**Exercise directions:**
Can you duplicate, without any changes, the part of the entries below that opens with the line containing "The Doris bowl" and closes with the line containing "Download PDF item", including both of those lines and nothing else?

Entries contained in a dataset
+++++
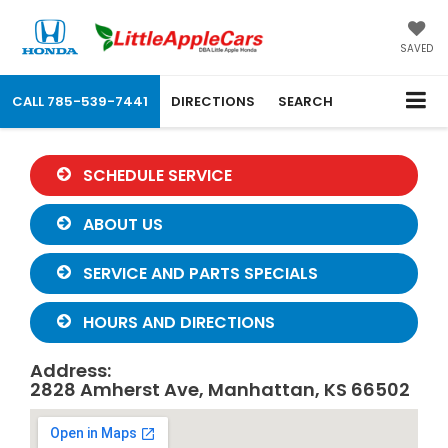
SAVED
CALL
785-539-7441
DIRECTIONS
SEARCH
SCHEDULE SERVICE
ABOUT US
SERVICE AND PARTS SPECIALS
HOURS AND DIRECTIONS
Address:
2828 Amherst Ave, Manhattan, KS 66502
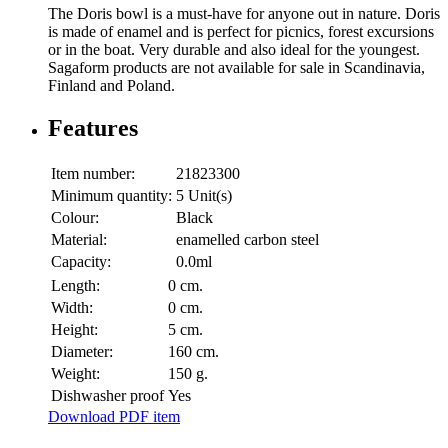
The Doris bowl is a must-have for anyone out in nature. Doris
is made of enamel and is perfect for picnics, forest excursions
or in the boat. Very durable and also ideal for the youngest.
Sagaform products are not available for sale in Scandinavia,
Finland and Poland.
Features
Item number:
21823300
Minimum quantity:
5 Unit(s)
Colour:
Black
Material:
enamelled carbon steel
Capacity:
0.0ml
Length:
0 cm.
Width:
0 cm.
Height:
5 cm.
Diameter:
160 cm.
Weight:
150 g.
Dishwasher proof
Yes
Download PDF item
+++++
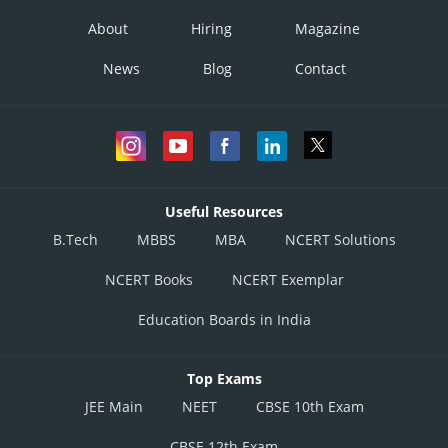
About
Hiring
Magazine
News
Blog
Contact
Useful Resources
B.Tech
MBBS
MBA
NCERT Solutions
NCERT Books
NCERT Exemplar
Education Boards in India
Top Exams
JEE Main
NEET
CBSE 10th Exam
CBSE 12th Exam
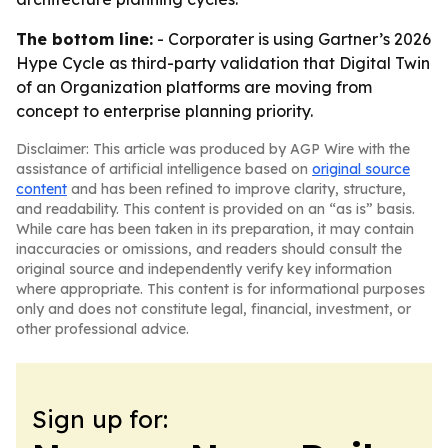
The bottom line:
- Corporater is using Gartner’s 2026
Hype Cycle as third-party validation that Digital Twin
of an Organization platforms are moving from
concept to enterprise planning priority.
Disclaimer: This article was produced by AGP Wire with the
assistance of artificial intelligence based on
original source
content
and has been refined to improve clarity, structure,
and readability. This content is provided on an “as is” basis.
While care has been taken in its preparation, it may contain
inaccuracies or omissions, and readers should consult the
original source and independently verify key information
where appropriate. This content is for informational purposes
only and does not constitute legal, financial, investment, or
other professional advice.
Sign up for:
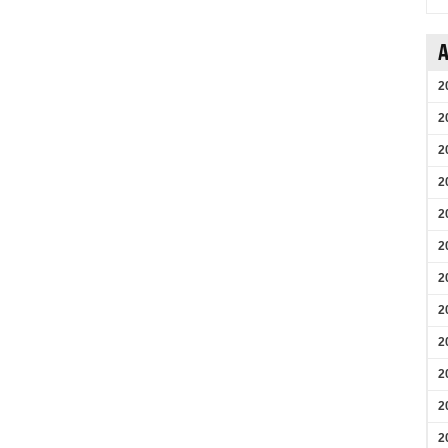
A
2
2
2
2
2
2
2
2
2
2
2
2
+++++
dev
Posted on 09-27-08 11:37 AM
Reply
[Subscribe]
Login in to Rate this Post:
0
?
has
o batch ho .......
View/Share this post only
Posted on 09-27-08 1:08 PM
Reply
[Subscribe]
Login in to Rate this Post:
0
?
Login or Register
+++++
**Final answer:**
The Doris bowl is a must-have for anyone out in nature. Doris
is made of enamel and is perfect for picnics, forest excursions
or in the boat. Very durable and also ideal for the youngest.
Sagaform products are not available for sale in Scandinavia,
Finland and Poland.
Features
Item number:
21823300
Minimum quantity:
5 Unit(s)
Colour:
Black
Material:
enamelled carbon steel
Capacity:
0.0ml
Length:
0 cm.
Width:
0 cm.
Height:
5 cm.
Diameter:
160 cm.
Weight:
150 g.
Dishwasher proof
Yes
Download PDF item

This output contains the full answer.